Sous la pluie, la D13 se déroulait vers les bois de Saint-Germain-en-Laye comme un fleuve gris vers une mer émeraude. Il avait l’impression d’avoir déjà vécu cette scène. Peut-être quand il cherchait sa sœur dans les profondeurs de Bièvres, en pleine partouze satanique. Ou quand il s’acheminait vers la clinique de la Vallée en Suisse, sur la piste des fanatiques qui s’étaient fait greffer la moelle osseuse de l’Homme-Clou.
Il ne pensait plus à l’enquête ni à l’Afrique. Plus la force . Un boxeur au vestiaire, groggy, qui ne sait même plus s’il a gagné ou perdu. Il ne songeait pas non plus à la disparition de son père. Encore moins l’énergie . Pour l’heure, son esprit était seulement effleuré d’ombres. Inquiétudes, prémonitions, intuitions vagues. Encore une fois, il suivait les traces de son père. Encore une fois, son nom allait lui servir de clé pour ouvrir une nouvelle brèche…
Au-delà des essuie-glaces, les stries de l’averse s’alignaient sur les arbres rectilignes de la route. Il ne voyait pas grand-chose et suivait les indications de son GPS comme un aveugle est cramponné à son chien guide. La faim le torturait depuis un bon moment. Il stoppa dans une station-service, fit le plein et s’acheta une barre chocolatée. La jouissance du sucre lui colla un véritable vertige : au moins, il n’était pas anesthésié de ce côté-là.

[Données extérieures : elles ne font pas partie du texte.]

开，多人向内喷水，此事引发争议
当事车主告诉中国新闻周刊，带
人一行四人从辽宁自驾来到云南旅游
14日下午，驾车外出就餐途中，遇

GPS, de nouveau. Après Rueil-Malmaison, il quitta la nationale et remonta les berges de la Seine jusqu’à un dédale de pavillons et de jardins richement boisés. La clinique des Feuillantines se trouvait rue de l’Asile. Ça ne s’invente pas . Il s’arrêta devant la grille pleine en tôle noire, surmontée d’une frise de pics acérés. D’instinct, il préféra se garer à l’extérieur plutôt que de jouer, à minuit, les visiteurs bienvenus.

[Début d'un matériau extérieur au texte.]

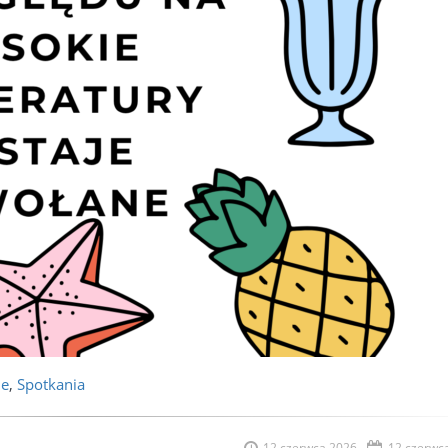
je
,
Spotkania
12 czerwca 2026
12 czerwc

Il sonna à la petite porte qui jouxtait les doubles battants — ceux des arrivées en fanfare, voiture ou ambulance. Le seuil s’éclaira brutalement et une voix féminine résonna dans l’interphone :
— Vous êtes le flic qui a appelé ?
Erwan se souvint du ton mielleux de l’infirmière et la joua séducteur.
— Je tiens toujours mes promesses, susurra-t-il en montrant son badge à la caméra.

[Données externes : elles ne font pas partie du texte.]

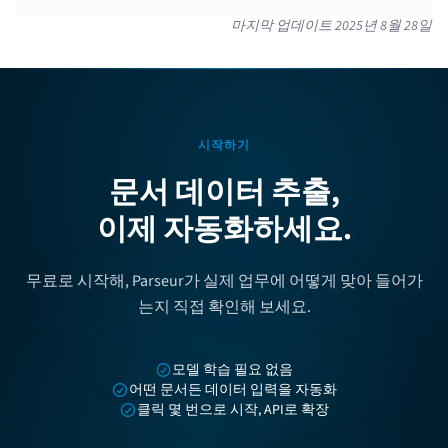
마지막 업데이트
2025년 8월 28일
시작하기
문서 데이터 추출,
이제 자동화하세요.
무료로 시작해, Parseur가 실제 업무에 어떻게 맞아 들어가
는지 직접 확인해 보세요.
모델 학습 필요 없음
어떤 문서든 데이터 입력을 자동화
클릭 몇 번으로 시작, API로 확장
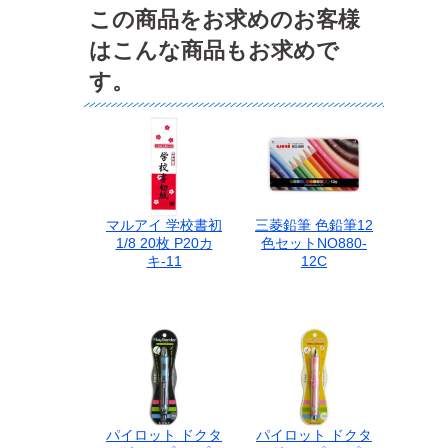
この商品をお求めのお客様
はこんな商品もお求めで
す。
マルアイ 学校書初
三菱鉛筆 色鉛筆12
1/8 20枚 P20カ
色セットNO880-
キ-11
12C
パイロット ドクタ
パイロット ドクタ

L’autre gloussa et lui ouvrit. Remontant l’allée éclairée par des projecteurs enfouis dans les pelouses, il se conditionnait pour convaincre la fille du standard — sans doute seule, à moins qu’elle n’ait déjà appelé les flics de Chatou. Sa carte tricolore n’y suffirait pas : vu sa clientèle, la clinique était certainement la cible des paparazzis, faux flics inclus. Tout ce qu’il possédait comme argument supplémentaire, c’était son charme naturel.
Au bout de l’allée apparut un imposant hôtel particulier en meulière. Avec ses tours de fenêtres blancs, la façade évoquait les tons d’un court en terre battue.
L’intérieur tranchait avec les murs ocre du dehors : immaculé, clinquant, aveuglant. La femme en blouse derrière son comptoir était tout sourire :
— Qu’est-ce que vous voulez au juste ?
— Consulter vos registres des années 90.
— Vous avez une commission rogatoire ? Quelque chose ?
Erwan sourit. Les civils utilisent toujours des termes inappropriés tout droit sortis de téléfilms. Parfois amusant, souvent lassant. Joue-la franco .
— Je n’ai ni commission ni aucune légitimité. Il n’y a même pas d’enquête officielle. La seule chose dont je peux vous assurer, c’est que cela ne concerne en rien vos patients actuels. Les faits qui m’intéressent remontent aux années 90 et 2000.
— Quels faits au juste ? demanda-t-elle en se penchant sur le comptoir, blouse entrouverte sur une paire généreuse.
Pas d’humeur à batifoler : il préféra en revenir au rôle qu’il connaissait le mieux — le flic à poigne qui n’a pas de temps à perdre.
— Au moins une douzaine d’homicides, avec tortures, mutilations, éviscération et vol d’organes. Le tueur utilise des clous et des tessons pour transformer ses victimes en fétiches africains. Si vous voulez plus de précisions, je serai obligé de vous convoquer au 36.